The brutal attack triggered protests across the country and forced the government to tighten laws against sexual violence. Activists say the focus on sexual crimes in the last two years has made some difference.
More cases are being registered which activists see as a sign of women willing to come forward. In Delhi, cases of assault with "intent to outrage a woman's modesty" have spiked five times, from 727 to 3,515, and total registered crimes against women have more than doubled from 5,920 to 12,853 from 2012 to last year.
But time and again, there are episodes that show that large parts of India remain a patriarchal and conservative society that is uncomfortable with a growing generation of women working, becoming independent, returning home after dark, deciding what they want to wear and who they want to marry.
Last week, a young company executive said she had been raped by a cab driver, who had previously been accused of assault. The woman, who was assaulted after she fell asleep in the taxi on the way home after dinner with friends, managed to take a photo of the number plate after the driver dumped her and alerted the authorities. The driver has been arrested and the online taxi service banned by the state government.
Last month, actress and reality star Gauhar Khan was slapped by a man during the filming of a show. The audience member was angry that she was wearing short dress. The man was arrested.

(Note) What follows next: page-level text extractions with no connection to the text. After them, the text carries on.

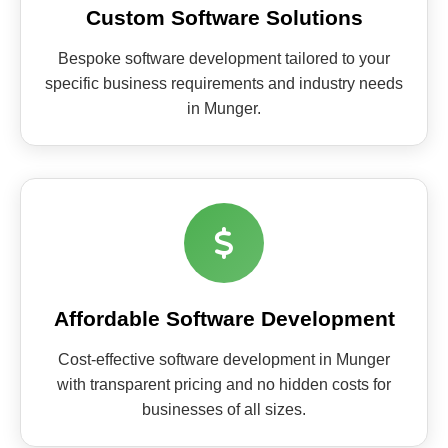
Custom Software Solutions
Bespoke software development tailored to your
specific business requirements and industry needs
in Munger.
Affordable Software Development
Cost-effective software development in Munger
with transparent pricing and no hidden costs for
businesses of all sizes.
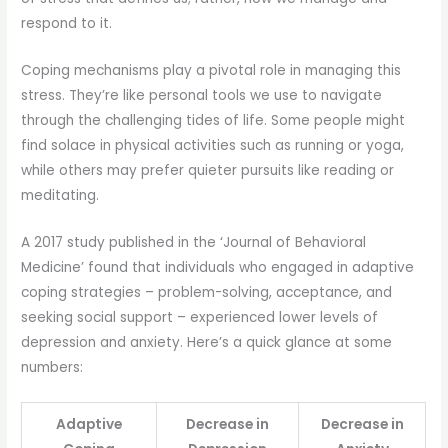
respond to it.
Coping mechanisms play a pivotal role in managing this
stress. They’re like personal tools we use to navigate
through the challenging tides of life. Some people might
find solace in physical activities such as running or yoga,
while others may prefer quieter pursuits like reading or
meditating.
A 2017 study published in the ‘Journal of Behavioral
Medicine’ found that individuals who engaged in adaptive
coping strategies – problem-solving, acceptance, and
seeking social support – experienced lower levels of
depression and anxiety. Here’s a quick glance at some
numbers:
Adaptive
Decrease in
Decrease in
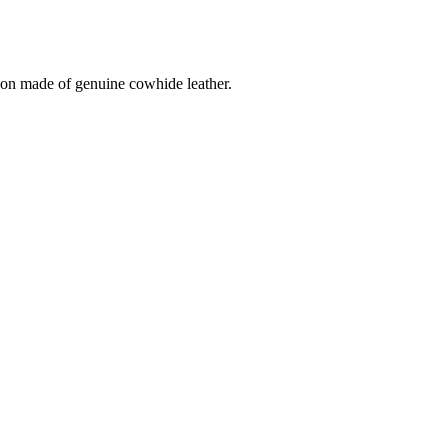
on made of genuine cowhide leather.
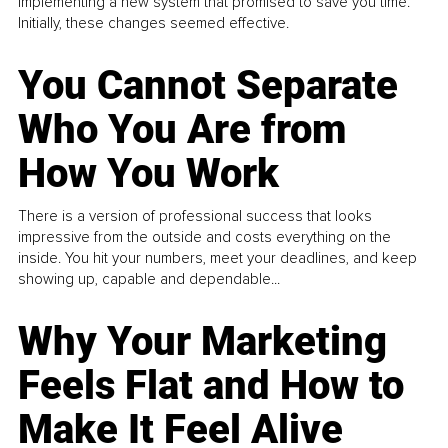
implementing a new system that promised to save you time.
Initially, these changes seemed effective.
You Cannot Separate
Who You Are from
How You Work
There is a version of professional success that looks
impressive from the outside and costs everything on the
inside. You hit your numbers, meet your deadlines, and keep
showing up, capable and dependable...
Why Your Marketing
Feels Flat and How to
Make It Feel Alive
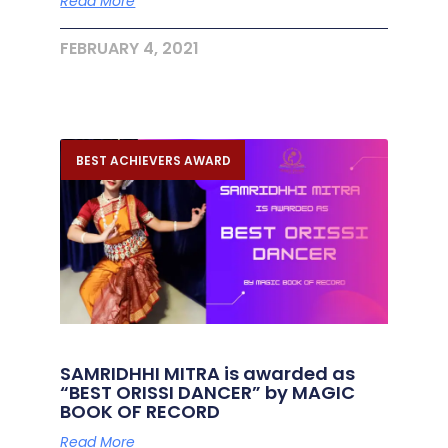
Read More
FEBRUARY 4, 2021
BEST ACHIEVERS AWARD
SAMRIDHHI MITRA is awarded as
“BEST ORISSI DANCER” by MAGIC
BOOK OF RECORD
Read More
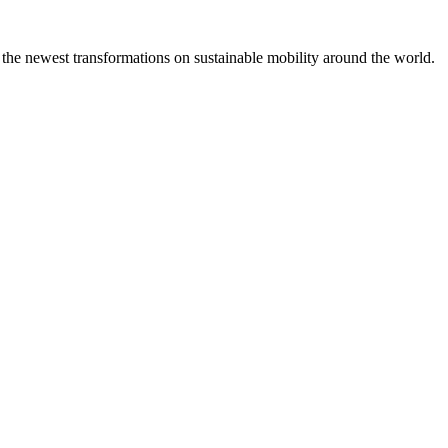
 the newest transformations on sustainable mobility around the world.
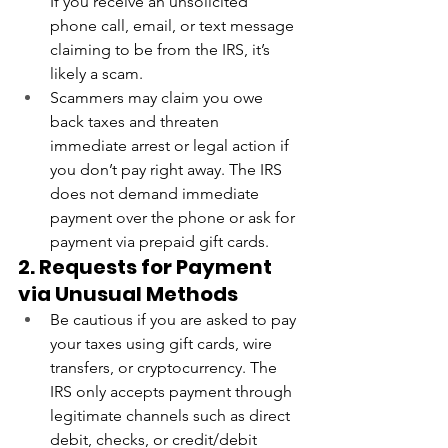
If you receive an unsolicited 
phone call, email, or text message 
claiming to be from the IRS, it’s 
likely a scam.
Scammers may claim you owe 
back taxes and threaten 
immediate arrest or legal action if 
you don’t pay right away. The IRS 
does not demand immediate 
payment over the phone or ask for 
payment via prepaid gift cards.
2. Requests for Payment 
via Unusual Methods
Be cautious if you are asked to pay 
your taxes using gift cards, wire 
transfers, or cryptocurrency. The 
IRS only accepts payment through 
legitimate channels such as direct 
debit, checks, or credit/debit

Activists said the only way sexual crimes against women can be reduced is by strictly implementing the law to instil fear in perpetrators. But still others are worried that women have to resort to vigilantism to get justice.
"The recording of it on video is new. But every woman (in India) will have a story of having confronted a harasser or slapped an eve-teaser," said Ms Kavita Krishnan, secretary of the All India Progressive Women's Association. "It is a failure of the state."